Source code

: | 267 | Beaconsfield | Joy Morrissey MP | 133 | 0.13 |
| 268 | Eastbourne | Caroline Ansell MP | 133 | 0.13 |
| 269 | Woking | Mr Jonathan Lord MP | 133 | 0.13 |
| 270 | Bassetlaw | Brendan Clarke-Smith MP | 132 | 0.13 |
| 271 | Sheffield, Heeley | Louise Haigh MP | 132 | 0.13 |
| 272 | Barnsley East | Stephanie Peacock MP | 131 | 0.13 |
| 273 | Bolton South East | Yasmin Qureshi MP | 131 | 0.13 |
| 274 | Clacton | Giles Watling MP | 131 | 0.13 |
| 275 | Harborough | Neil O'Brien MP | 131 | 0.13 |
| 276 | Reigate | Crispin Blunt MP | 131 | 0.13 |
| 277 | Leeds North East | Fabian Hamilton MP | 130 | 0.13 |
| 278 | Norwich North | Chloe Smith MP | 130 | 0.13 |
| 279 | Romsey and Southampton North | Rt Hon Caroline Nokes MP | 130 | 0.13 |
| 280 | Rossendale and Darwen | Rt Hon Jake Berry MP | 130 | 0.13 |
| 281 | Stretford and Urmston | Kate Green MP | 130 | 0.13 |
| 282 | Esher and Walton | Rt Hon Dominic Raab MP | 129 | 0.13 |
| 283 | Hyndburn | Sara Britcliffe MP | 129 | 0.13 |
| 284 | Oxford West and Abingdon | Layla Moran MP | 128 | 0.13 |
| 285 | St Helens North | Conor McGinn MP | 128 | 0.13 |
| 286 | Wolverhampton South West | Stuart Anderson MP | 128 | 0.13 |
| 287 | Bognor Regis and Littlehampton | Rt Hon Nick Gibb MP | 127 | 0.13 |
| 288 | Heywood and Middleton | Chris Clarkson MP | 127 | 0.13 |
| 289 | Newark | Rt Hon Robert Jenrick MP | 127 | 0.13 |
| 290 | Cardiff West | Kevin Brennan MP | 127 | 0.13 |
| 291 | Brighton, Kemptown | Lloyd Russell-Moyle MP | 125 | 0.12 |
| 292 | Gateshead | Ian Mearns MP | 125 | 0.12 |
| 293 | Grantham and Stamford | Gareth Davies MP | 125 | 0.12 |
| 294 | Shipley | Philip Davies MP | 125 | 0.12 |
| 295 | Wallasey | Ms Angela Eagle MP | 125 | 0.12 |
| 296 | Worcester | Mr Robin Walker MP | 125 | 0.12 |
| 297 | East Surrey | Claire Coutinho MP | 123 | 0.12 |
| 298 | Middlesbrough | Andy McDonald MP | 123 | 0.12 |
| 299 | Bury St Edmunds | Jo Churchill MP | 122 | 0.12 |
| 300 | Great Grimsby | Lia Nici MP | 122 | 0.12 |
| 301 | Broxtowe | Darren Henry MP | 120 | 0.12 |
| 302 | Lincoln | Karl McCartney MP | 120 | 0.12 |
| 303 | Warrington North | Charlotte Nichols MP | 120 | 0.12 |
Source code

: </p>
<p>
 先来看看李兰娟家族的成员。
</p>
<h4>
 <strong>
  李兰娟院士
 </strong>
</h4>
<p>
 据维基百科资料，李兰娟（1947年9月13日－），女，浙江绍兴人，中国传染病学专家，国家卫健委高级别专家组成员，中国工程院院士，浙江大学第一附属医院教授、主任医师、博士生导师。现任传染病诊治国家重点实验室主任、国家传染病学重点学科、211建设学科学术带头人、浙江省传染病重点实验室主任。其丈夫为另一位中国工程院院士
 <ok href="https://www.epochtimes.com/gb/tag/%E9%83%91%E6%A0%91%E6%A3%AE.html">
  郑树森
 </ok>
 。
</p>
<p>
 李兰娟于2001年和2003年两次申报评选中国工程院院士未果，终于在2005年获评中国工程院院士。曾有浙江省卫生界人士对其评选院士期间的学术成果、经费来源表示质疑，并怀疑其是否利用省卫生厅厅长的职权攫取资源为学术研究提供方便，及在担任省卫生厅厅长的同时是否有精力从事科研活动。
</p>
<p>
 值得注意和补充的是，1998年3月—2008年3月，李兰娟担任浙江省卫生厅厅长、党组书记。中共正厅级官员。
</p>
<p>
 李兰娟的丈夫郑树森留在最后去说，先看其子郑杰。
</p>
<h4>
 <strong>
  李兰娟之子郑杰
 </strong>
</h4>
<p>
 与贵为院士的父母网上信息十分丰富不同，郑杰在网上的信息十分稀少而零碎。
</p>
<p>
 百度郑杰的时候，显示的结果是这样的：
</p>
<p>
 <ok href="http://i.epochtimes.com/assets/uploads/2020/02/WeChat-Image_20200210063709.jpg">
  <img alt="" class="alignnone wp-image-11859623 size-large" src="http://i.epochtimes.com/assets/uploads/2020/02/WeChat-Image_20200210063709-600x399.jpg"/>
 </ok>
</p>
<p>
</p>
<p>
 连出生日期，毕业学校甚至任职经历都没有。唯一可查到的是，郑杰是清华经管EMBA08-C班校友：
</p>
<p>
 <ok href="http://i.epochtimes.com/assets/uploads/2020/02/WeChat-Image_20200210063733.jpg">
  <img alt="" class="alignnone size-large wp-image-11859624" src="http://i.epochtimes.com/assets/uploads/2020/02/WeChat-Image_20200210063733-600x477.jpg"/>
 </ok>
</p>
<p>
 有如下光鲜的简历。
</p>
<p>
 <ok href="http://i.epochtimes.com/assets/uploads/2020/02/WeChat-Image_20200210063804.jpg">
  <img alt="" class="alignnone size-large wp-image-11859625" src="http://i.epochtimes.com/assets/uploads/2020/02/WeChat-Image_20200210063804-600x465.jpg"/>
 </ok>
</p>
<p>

INSTRUCCIÓN: Convierte en una lista JSON de cadenas el tramo que va desde la línea que contiene "Morrissey MP | 133 | 0.13 |" hasta la línea que contiene "Smith MP | 130 | 0.13 |", ambas incluidas. Usa una cadena por cada línea y omite las líneas en blanco.

RESULTADO DEL EJERCICIO:
[
  ": | 267 | Beaconsfield | Joy Morrissey MP | 133 | 0.13 |",
  "| 268 | Eastbourne | Caroline Ansell MP | 133 | 0.13 |",
  "| 269 | Woking | Mr Jonathan Lord MP | 133 | 0.13 |",
  "| 270 | Bassetlaw | Brendan Clarke-Smith MP | 132 | 0.13 |",
  "| 271 | Sheffield, Heeley | Louise Haigh MP | 132 | 0.13 |",
  "| 272 | Barnsley East | Stephanie Peacock MP | 131 | 0.13 |",
  "| 273 | Bolton South East | Yasmin Qureshi MP | 131 | 0.13 |",
  "| 274 | Clacton | Giles Watling MP | 131 | 0.13 |",
  "| 275 | Harborough | Neil O'Brien MP | 131 | 0.13 |",
  "| 276 | Reigate | Crispin Blunt MP | 131 | 0.13 |",
  "| 277 | Leeds North East | Fabian Hamilton MP | 130 | 0.13 |",
  "| 278 | Norwich North | Chloe Smith MP | 130 | 0.13 |"
]